Retired Koori Court Elder Uncle Kevin Coombs (pictured right) was honoured at an event in March where his portrait was unveiled. The Children's Court commissioned artist Weng-Ho Chong to create Uncle Kevin's portrait and will showcase the painting outside the Elders' Room at Melbourne.
Koori Court Elder Uncle Kevin Coombs (pictured centre) was honoured at an event in March where his portrait was unveiled. The Children's Court commissioned artist Weng-Ho Chong to create Uncle Kevin's portrait and will showcase the painting outside the Elders' Room at Melbourne.
Uncle Kevin participated in three drawing sessions in his own home, where Chong came to know the former Koori Court Elder and his personality. During the first sitting, Chong recalls says he made a series of quick sketches, including one of Uncle Kevin in his wheelchair. Plans for the portrait evolved when the artist decided that the painting should be more than a literal representation of Uncle Kevin, also reflecting his character and legacy.
“Uncle Kevin is a great character, not in the least a shrinking flower. When I asked if he minded me taking snapshots, he grinned and said, ‘In interviews, I'm the first one to say: Where's the camera?’” Chong says.
“All through the process Uncle Kevin was totally dignified and unflustered, both ready to be interrogated but also to keep still when I needed to concentrate - an ideal subject!”
Uncle Kevin, who hails from the Aboriginal community in Balranald NSW, became a paraplegic at the age of 12 as the result of a shooting accident. Among the highlights of his professional life include captaining Australia’s national wheelchair basketball team and representing Australia as an elite sportsman at five Paralympic Games. Later, in the early 80s he was invited to set up the first Koori Health Unit, which established Aboriginal medical services throughout Victoria.

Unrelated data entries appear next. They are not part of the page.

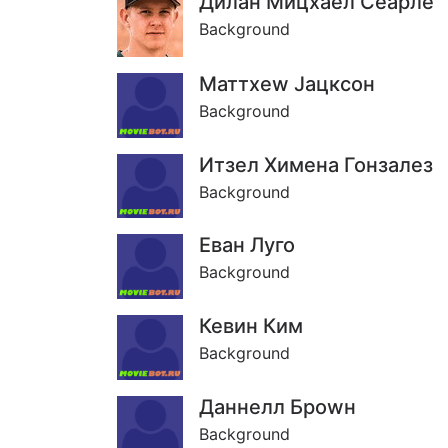
Дйлан Мицхаел Сеарле
Background
Маттхеw Jацксон
Background
Итзел Xимена Гонзалез
Background
Еван Луго
Background
Кевин Ким
Background
Даннелл Броwн
Background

In 2005 Uncle Kevin supported the work of the newly established Children’s Koori Court as an Elder. Up until his retirement last year, he had served as an Elder with Victoria’s Koori Courts for 17 years.

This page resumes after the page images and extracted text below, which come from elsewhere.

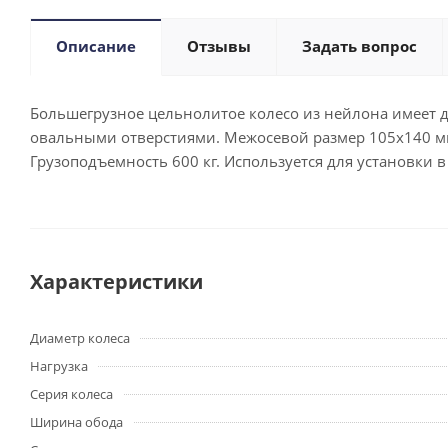
Описание
Отзывы
Задать вопрос
Большегрузное цельнолитое колесо из нейлона имеет 
овальными отверстиями. Межосевой размер 105x140 мм
Грузоподъемность 600 кг. Используется для установки
Характеристики
Диаметр колеса
Нагрузка
Серия колеса
Ширина обода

Children’s Court President Judge Chambers says the portrait is a fitting way to honour Uncle Kevin’s lifetime contributions to the Victorian community.
“The Children's Court wanted to honour Uncle Kevin's legacy and the difference he has made to the lives of many people who have appeared before the Koori Courts. His portrait will serve as a lasting reminder of a proud and dignified Indigenous man, who contributed a great deal to Victoria's justice system,” Judge Chambers says.
“Beyond the law, Uncle Kevin's stellar sporting career and tireless work for the health sector have also been significant. We are delighted to honour his contributions in this way.”